The authors then determined the cellular phenotype of cells from six of the lineage-traced embryos by comparing their scRNA-seq profile to known gene annotations relating to wild-type mouse gastrulation (that is, E6.5–E8.5). The age of each embryo was also determined by comparing their tissue composition with wild-type references. To combine this information on cellular state with their lineage tracing data, the authors reconstructed phylogenetic trees, in which each branch represented an indel, and overlaid these trees with their data on cellular phenotype. In general, they observed that fewer cell types are represented in the tree over time, effectively capturing functional restriction as it occurs over development. Furthermore, a smaller lineage distance between cells correlated with cells having a more closely related transcriptional profile, as has been previously suggested by scRNA-seq data alone.
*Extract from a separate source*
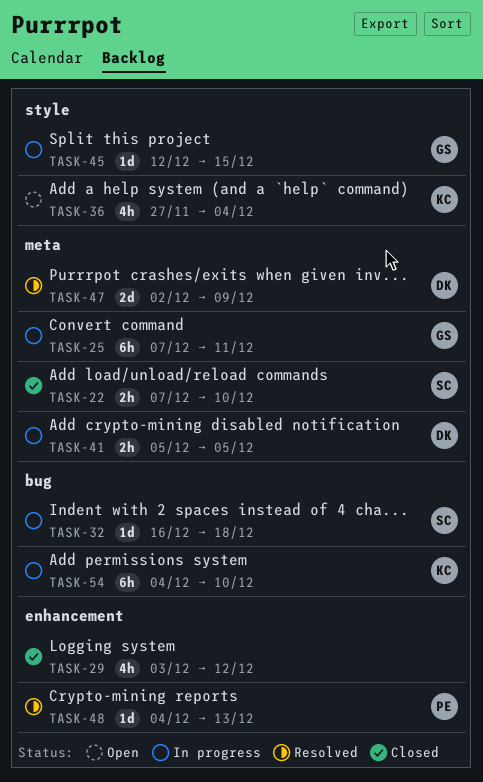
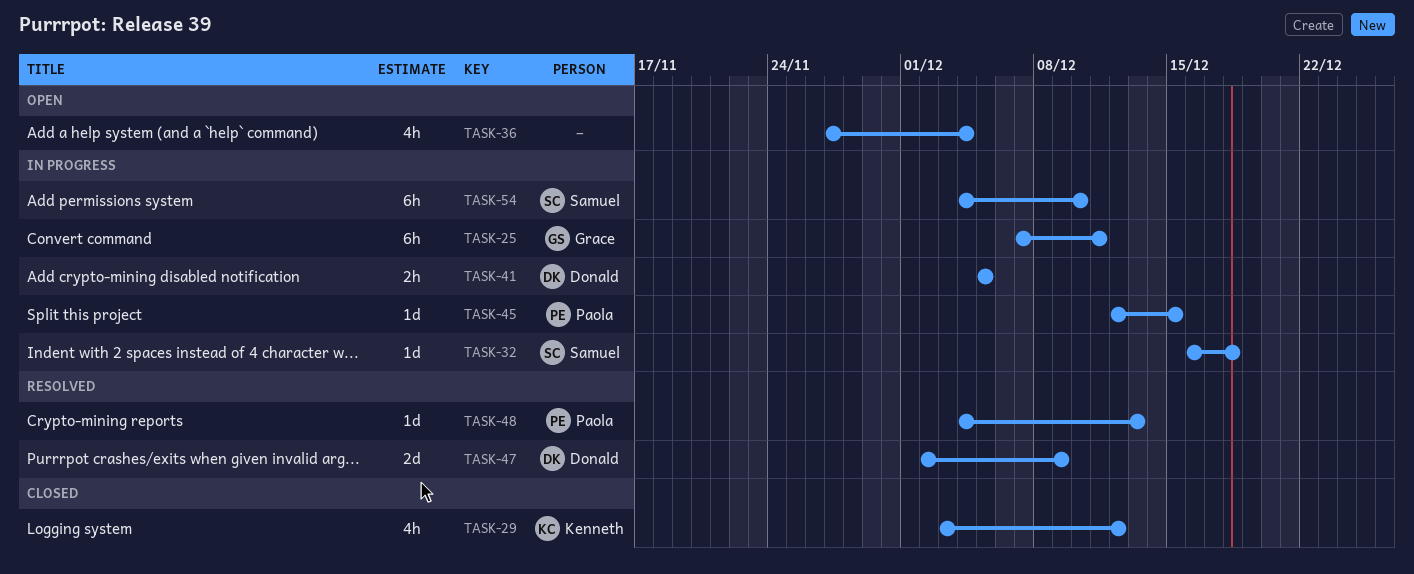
TASK-22: present -> none
TASK-29, owner: none -> Kenneth
TASK-36, owner: Kenneth -> none
TASK-45, owner: Grace -> Paola
TASK-54, owner: Kenneth -> Samuel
As well as identifying known tissue relationships during development, analysis of the phylogenetic tree unveiled some surprises: for example, the extra-embryonic endoderm and the embryonic endoderm displayed an unexpectedly close ancestry, despite originating from the hypoblast and embryo-restricted epiblast, respectively. This observation may be explained by a subpopulation of cells that transcriptionally resemble embryonic endoderm but are placed within extra-embryonic branches by lineage analysis. Thus, the recorder can identify cases of convergent transcriptional regulation.

Finally, as each node within the tree represents a unique lineage that stems from a single reconstructed progenitor cell, the authors could estimate that the founding number of progenitors in early development is 1–6 totipotent cells, 10–20 early pluripotent progenitors and 18–51 late pluripotent progenitors.

a CRISPR–Cas9-based ‘molecular recorder’ that can … report on both cellular state and cell lineage

Coupled with the fact that this system produced mice that maintained indel generation into adulthood, the data discussed suggest that this molecular recorder is a powerful tool for studying mammalian development.